Плохие предчувствия
До Зиттина доехали за пять часов.
Таня вела машину сама, завоевав это право после жестокого спора с Байдаровым. который говорил, что не может позволить ей, женщине, вести машину.
— Все эти триста километров, Танечка…
— Двести восемьдесят, Яша.
— Все двести восемьдесят километров меня будет мучить совесть, что вы работаете, а я сижу сложа руки…
— Да какая же это работа, — возражала Таня, — сидеть в кабине и держать рулевое колесо. Вести машину по такой дороге одно удовольствие. Может быть, вы боитесь, что я плохо управляю машиной?…

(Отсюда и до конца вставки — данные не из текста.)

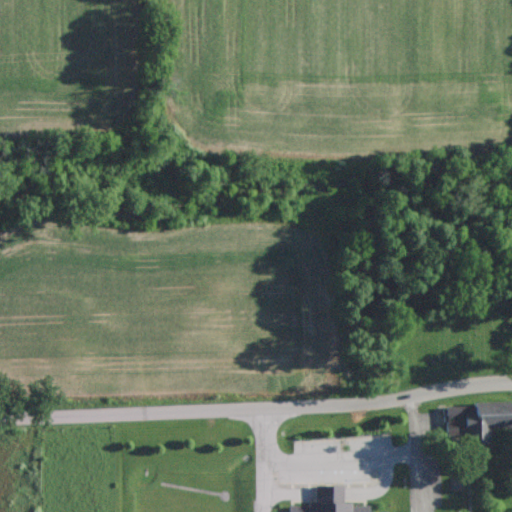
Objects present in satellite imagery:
road: (257, 407)
building: (475, 419)
road: (368, 457)
road: (267, 459)
road: (420, 482)
building: (329, 501)
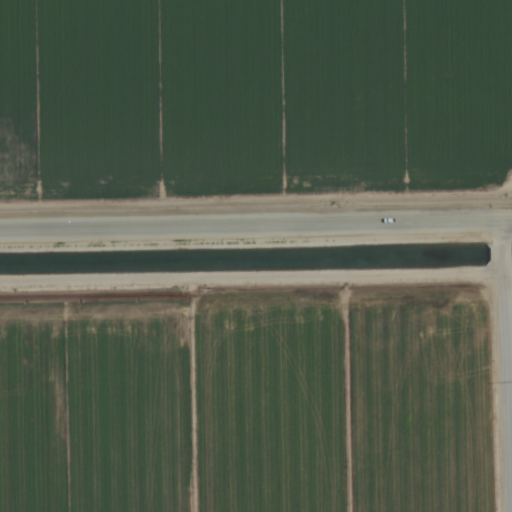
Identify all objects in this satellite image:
road: (256, 224)
road: (501, 230)
road: (502, 256)
road: (504, 391)
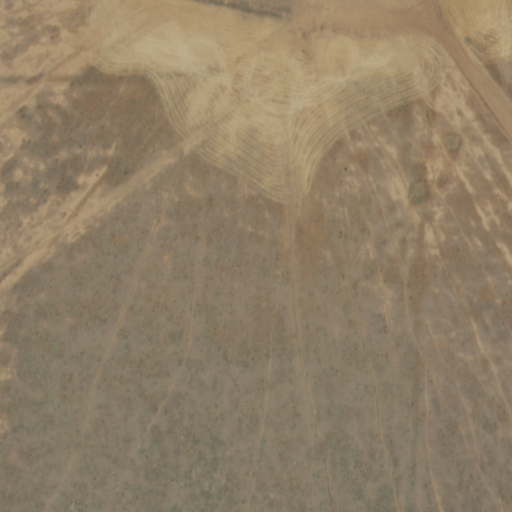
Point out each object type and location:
road: (249, 83)
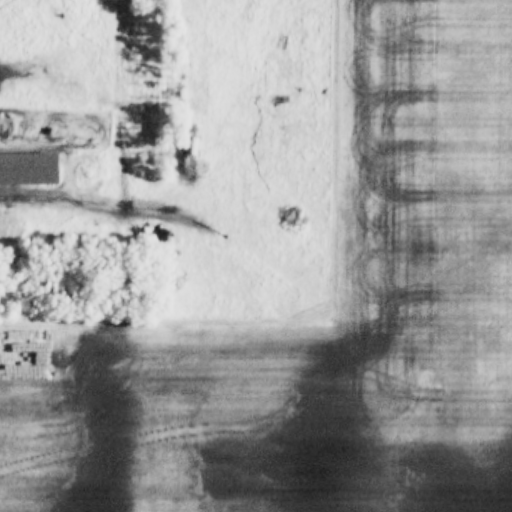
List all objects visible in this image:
building: (31, 167)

Наконец, Байдаров уступил. Демонстративно насупившись, он предоставил Березкину место рядом с Таней, а сам расположился на заднем сидении вместительного кадиллака.
— Хорошо, — заявил он, — в таком случае, чтобы не чувствовать, как меня мучает совесть, я буду спать. Прошу не беспокоить меня разными эмоциями по поводу занимательных дорожных пейзажей.
— А если попадется что-нибудь интересное?
— Все равно. Хоть сады самой Семирамиды, — заявил он, надвигая шляпу на глаза. — Но если хоть одну березку увидите, разбудите.
Берез по дороге не попалось ни одной, — и Байдаров добросовестно продремал до самого Зиттина. Он даже не вылез из машины, когда Таня остановилась у закрытого шлагбаума и вышла вместе с Березкиным, чтобы выпить лимонаду в дорожном киоске.
В Зиттине, по совету предусмотрительного Байдарова, вначале решили разыскать гостиницу, чтобы заказать номера на ночь, если придется задержаться.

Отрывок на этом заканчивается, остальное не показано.